**Exercise aim**
Return every line of the records that includes the string "Московская".

··· Information provided

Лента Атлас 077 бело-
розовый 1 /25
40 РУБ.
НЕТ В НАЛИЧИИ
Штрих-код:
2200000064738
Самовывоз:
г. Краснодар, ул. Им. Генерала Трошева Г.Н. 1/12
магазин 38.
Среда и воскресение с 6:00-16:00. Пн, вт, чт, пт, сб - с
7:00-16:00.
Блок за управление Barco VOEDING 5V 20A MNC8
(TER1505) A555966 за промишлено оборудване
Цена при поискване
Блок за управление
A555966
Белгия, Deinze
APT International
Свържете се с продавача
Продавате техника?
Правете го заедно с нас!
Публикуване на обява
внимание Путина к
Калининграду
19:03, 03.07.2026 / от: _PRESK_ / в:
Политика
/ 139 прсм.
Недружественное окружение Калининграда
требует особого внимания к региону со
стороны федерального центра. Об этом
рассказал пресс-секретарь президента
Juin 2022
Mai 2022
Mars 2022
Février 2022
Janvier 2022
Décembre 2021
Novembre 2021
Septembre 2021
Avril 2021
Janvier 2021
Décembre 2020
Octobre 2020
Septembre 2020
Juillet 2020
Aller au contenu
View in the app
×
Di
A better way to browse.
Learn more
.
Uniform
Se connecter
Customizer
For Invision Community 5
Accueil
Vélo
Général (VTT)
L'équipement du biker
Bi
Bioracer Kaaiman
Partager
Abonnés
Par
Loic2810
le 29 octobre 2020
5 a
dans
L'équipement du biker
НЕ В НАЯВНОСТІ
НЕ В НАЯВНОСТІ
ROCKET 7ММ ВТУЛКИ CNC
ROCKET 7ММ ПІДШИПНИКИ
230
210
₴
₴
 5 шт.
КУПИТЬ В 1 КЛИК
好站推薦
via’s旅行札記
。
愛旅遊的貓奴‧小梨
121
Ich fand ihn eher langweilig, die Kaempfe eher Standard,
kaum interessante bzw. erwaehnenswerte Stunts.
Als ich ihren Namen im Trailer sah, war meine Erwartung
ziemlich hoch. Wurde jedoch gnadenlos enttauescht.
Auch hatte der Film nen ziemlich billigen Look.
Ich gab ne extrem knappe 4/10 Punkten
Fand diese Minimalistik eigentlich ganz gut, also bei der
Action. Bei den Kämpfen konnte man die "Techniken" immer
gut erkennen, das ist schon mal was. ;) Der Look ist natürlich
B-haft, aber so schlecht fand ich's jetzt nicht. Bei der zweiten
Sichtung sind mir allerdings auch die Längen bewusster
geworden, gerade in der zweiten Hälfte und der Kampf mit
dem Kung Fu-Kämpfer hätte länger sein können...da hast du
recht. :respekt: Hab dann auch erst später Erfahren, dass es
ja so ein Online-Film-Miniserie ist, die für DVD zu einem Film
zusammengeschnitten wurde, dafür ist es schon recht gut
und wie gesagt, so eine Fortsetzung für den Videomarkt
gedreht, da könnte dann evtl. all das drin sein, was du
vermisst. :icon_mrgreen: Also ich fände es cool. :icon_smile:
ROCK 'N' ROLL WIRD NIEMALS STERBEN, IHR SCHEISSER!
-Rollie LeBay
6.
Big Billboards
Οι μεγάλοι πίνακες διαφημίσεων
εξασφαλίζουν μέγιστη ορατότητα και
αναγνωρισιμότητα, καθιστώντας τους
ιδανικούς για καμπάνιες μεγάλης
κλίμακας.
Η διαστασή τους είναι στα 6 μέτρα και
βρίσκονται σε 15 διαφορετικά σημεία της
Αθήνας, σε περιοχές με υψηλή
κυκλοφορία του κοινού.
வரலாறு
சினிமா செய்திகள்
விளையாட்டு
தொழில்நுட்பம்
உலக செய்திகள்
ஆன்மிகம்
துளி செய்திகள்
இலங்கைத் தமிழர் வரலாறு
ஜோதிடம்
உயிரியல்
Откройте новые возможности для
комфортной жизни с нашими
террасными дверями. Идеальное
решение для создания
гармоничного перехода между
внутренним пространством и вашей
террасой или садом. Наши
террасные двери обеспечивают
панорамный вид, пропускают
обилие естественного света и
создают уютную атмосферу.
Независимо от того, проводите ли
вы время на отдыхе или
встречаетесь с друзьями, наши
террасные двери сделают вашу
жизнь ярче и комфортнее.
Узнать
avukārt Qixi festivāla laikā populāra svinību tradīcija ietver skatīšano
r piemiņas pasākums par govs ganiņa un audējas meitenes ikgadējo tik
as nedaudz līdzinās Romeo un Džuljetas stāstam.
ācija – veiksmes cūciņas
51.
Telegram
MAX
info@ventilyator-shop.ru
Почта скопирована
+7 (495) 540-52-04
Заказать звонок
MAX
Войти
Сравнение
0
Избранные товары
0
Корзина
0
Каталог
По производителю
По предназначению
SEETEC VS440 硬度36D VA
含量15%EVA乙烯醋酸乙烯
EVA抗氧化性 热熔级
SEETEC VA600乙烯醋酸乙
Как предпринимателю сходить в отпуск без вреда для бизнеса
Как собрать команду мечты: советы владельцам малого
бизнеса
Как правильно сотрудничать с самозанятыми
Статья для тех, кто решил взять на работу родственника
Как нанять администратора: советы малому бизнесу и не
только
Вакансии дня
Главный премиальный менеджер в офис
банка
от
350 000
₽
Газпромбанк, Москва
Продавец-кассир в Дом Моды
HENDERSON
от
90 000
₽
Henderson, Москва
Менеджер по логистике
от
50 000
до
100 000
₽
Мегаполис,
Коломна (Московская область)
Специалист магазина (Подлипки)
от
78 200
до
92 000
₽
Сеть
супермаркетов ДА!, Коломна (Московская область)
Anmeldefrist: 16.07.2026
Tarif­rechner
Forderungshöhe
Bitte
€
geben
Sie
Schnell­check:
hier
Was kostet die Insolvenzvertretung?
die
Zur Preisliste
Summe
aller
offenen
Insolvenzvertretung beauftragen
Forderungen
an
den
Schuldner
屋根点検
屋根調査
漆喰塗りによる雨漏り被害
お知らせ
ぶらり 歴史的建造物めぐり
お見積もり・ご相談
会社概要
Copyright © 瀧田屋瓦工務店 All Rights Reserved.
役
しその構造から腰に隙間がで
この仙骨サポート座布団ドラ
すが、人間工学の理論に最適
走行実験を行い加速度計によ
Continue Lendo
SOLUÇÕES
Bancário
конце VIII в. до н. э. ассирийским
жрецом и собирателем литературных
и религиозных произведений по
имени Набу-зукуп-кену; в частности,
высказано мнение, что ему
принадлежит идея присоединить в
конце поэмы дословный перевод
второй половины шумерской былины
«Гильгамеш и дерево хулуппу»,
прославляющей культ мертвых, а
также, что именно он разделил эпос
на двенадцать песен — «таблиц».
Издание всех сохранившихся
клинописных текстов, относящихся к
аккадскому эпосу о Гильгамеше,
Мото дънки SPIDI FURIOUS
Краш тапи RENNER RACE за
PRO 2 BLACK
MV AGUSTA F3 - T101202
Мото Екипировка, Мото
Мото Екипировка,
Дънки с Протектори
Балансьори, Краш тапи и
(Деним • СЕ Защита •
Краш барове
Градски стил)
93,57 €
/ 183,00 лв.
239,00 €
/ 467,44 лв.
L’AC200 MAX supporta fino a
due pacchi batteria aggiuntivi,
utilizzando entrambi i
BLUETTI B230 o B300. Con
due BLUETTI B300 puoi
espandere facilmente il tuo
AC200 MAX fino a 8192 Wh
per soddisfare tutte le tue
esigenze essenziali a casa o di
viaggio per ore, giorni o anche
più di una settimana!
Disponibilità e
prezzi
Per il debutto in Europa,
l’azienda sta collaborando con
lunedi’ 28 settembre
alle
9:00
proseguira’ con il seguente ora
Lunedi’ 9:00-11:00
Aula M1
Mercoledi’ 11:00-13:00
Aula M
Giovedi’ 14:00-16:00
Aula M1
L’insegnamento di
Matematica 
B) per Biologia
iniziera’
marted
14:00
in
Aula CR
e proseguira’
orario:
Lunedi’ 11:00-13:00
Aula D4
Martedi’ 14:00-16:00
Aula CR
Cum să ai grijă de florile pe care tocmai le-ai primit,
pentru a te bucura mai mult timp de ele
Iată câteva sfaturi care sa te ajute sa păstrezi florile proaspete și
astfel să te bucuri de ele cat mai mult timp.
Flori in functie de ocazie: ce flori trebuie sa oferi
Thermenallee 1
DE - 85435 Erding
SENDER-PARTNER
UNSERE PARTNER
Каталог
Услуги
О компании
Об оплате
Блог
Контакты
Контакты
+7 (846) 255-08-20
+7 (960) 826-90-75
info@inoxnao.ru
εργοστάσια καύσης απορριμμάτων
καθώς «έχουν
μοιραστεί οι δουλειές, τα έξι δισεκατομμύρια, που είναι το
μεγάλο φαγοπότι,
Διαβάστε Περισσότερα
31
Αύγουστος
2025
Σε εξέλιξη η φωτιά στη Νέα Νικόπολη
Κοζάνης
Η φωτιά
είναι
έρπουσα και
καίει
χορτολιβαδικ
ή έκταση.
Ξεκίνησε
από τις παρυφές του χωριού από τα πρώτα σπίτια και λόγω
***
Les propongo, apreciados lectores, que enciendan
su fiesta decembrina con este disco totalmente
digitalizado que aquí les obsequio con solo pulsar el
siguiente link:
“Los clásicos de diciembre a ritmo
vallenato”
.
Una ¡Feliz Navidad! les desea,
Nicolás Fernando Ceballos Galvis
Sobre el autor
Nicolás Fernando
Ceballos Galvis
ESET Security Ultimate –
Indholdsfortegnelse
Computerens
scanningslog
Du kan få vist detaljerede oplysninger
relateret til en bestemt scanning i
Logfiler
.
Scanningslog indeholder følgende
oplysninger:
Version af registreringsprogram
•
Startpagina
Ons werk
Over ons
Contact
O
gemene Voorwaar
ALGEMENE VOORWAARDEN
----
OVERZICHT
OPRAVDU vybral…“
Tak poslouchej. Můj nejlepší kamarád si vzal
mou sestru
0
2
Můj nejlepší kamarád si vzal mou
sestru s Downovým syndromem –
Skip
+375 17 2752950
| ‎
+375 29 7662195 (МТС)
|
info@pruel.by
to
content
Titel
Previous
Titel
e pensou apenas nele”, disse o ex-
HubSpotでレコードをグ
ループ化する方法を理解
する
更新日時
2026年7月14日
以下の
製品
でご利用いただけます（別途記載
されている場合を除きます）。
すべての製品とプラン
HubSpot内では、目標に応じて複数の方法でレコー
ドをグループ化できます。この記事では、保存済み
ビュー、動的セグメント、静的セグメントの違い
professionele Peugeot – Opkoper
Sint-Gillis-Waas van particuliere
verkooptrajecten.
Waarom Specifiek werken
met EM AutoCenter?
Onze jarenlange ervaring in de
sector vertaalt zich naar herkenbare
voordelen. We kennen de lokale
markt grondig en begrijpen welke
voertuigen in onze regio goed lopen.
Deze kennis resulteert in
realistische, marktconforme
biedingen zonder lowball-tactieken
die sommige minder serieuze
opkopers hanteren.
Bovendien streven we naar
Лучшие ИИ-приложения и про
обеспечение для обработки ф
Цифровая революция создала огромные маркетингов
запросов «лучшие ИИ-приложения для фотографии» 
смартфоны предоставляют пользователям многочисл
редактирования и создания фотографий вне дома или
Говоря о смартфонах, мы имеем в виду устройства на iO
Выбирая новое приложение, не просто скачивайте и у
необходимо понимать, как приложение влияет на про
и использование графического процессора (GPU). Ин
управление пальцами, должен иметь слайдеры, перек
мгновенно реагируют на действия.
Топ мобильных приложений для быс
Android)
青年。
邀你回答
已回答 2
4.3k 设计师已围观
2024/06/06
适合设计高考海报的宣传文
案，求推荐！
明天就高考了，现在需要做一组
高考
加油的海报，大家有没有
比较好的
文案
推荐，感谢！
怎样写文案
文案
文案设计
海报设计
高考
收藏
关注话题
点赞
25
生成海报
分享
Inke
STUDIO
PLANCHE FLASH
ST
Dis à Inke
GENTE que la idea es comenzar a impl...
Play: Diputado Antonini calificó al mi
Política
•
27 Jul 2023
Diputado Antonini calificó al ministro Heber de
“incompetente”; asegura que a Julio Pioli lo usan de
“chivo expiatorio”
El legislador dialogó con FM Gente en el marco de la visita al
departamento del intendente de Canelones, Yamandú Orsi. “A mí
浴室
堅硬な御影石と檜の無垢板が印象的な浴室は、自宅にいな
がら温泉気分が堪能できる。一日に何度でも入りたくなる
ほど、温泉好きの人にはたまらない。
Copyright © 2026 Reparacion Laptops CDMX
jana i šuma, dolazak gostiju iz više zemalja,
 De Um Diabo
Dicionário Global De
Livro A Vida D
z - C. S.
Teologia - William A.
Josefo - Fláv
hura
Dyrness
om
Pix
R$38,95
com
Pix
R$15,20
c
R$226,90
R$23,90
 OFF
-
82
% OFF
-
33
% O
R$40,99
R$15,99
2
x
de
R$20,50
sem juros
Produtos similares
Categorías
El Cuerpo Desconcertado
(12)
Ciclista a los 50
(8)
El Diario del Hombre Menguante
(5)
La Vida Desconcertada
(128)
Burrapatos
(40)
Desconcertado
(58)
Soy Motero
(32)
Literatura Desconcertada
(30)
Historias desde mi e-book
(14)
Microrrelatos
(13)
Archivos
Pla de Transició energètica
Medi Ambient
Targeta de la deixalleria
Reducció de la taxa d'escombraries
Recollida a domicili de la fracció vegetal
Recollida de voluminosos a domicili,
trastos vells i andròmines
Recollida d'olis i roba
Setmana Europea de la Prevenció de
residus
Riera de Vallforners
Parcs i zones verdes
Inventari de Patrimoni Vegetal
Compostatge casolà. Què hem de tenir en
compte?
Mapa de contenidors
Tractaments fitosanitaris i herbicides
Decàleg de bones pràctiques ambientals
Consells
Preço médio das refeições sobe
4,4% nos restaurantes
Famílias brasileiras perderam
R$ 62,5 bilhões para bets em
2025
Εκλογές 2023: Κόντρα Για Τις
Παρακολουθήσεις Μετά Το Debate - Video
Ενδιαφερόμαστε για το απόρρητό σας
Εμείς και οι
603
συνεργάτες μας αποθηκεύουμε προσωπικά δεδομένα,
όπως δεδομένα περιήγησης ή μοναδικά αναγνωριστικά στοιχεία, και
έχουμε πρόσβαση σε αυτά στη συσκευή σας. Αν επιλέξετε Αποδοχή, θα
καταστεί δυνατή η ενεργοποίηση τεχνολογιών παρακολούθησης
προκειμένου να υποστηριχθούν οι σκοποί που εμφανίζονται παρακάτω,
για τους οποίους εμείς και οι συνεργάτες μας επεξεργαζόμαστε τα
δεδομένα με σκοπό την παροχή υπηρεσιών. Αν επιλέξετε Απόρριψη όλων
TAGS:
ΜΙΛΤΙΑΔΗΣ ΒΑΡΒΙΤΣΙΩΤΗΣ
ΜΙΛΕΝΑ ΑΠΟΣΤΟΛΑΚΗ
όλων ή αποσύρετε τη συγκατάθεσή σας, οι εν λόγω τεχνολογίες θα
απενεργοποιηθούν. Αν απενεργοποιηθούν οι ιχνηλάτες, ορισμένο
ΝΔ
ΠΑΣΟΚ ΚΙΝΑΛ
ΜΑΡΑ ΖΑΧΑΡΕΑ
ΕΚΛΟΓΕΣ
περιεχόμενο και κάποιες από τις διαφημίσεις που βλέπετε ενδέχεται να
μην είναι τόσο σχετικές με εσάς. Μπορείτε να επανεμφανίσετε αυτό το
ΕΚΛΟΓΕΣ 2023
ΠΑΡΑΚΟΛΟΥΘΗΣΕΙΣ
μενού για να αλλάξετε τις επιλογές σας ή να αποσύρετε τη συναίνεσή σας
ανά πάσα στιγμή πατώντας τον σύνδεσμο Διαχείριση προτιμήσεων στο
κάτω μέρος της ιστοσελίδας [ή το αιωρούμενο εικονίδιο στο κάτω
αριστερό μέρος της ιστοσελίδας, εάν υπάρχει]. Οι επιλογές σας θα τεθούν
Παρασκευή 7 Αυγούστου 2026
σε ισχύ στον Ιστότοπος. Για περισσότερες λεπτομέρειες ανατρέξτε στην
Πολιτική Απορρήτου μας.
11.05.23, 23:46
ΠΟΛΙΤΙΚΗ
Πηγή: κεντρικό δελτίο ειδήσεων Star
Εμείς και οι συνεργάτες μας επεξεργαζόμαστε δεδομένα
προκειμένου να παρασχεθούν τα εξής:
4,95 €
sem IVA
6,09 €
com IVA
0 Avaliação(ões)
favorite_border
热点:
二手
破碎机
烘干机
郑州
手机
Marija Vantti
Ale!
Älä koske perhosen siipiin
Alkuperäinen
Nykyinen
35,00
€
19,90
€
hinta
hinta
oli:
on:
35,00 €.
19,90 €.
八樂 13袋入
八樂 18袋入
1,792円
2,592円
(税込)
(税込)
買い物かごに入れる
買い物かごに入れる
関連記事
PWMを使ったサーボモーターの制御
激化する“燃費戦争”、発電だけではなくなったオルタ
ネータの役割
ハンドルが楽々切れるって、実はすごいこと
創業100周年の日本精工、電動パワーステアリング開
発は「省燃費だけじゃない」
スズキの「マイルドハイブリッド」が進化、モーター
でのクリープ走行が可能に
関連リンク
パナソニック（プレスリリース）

······

**Exercise solution**
Коломна (Московская область)
супермаркетов ДА!, Коломна (Московская область)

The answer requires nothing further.